Copy every one of the rows below word for word, keeping each line unchanged and in the same order.

....

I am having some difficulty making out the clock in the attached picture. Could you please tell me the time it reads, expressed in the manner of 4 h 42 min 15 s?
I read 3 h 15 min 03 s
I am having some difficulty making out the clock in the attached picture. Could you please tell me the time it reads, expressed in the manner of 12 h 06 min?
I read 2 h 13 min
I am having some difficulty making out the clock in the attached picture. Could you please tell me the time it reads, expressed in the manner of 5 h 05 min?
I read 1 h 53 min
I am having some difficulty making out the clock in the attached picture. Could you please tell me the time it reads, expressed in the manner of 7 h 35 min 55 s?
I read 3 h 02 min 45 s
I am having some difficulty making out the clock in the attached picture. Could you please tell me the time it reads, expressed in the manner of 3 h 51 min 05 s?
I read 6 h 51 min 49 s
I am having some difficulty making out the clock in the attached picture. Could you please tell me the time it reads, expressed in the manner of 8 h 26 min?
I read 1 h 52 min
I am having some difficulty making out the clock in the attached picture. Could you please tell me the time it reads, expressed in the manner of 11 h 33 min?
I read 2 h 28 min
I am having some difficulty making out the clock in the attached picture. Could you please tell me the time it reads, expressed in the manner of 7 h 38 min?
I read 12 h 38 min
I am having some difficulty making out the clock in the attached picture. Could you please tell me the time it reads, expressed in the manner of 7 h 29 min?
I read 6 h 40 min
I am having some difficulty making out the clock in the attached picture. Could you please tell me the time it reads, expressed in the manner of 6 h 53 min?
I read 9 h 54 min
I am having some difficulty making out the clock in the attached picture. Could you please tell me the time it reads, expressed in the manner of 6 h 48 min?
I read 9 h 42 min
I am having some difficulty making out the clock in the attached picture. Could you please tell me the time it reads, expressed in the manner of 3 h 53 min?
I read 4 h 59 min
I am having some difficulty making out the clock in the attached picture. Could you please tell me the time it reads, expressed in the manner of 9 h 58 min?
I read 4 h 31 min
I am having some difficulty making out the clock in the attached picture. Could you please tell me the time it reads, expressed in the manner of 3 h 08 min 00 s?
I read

....

### Exercise answer
I am having some difficulty making out the clock in the attached picture. Could you please tell me the time it reads, expressed in the manner of 4 h 42 min 15 s?
I read 3 h 15 min 03 s
I am having some difficulty making out the clock in the attached picture. Could you please tell me the time it reads, expressed in the manner of 12 h 06 min?
I read 2 h 13 min
I am having some difficulty making out the clock in the attached picture. Could you please tell me the time it reads, expressed in the manner of 5 h 05 min?
I read 1 h 53 min
I am having some difficulty making out the clock in the attached picture. Could you please tell me the time it reads, expressed in the manner of 7 h 35 min 55 s?
I read 3 h 02 min 45 s
I am having some difficulty making out the clock in the attached picture. Could you please tell me the time it reads, expressed in the manner of 3 h 51 min 05 s?
I read 6 h 51 min 49 s
I am having some difficulty making out the clock in the attached picture. Could you please tell me the time it reads, expressed in the manner of 8 h 26 min?
I read 1 h 52 min
I am having some difficulty making out the clock in the attached picture. Could you please tell me the time it reads, expressed in the manner of 11 h 33 min?
I read 2 h 28 min
I am having some difficulty making out the clock in the attached picture. Could you please tell me the time it reads, expressed in the manner of 7 h 38 min?
I read 12 h 38 min
I am having some difficulty making out the clock in the attached picture. Could you please tell me the time it reads, expressed in the manner of 7 h 29 min?
I read 6 h 40 min
I am having some difficulty making out the clock in the attached picture. Could you please tell me the time it reads, expressed in the manner of 6 h 53 min?
I read 9 h 54 min
I am having some difficulty making out the clock in the attached picture. Could you please tell me the time it reads, expressed in the manner of 6 h 48 min?
I read 9 h 42 min
I am having some difficulty making out the clock in the attached picture. Could you please tell me the time it reads, expressed in the manner of 3 h 53 min?
I read 4 h 59 min
I am having some difficulty making out the clock in the attached picture. Could you please tell me the time it reads, expressed in the manner of 9 h 58 min?
I read 4 h 31 min
I am having some difficulty making out the clock in the attached picture. Could you please tell me the time it reads, expressed in the manner of 3 h 08 min 00 s?
I read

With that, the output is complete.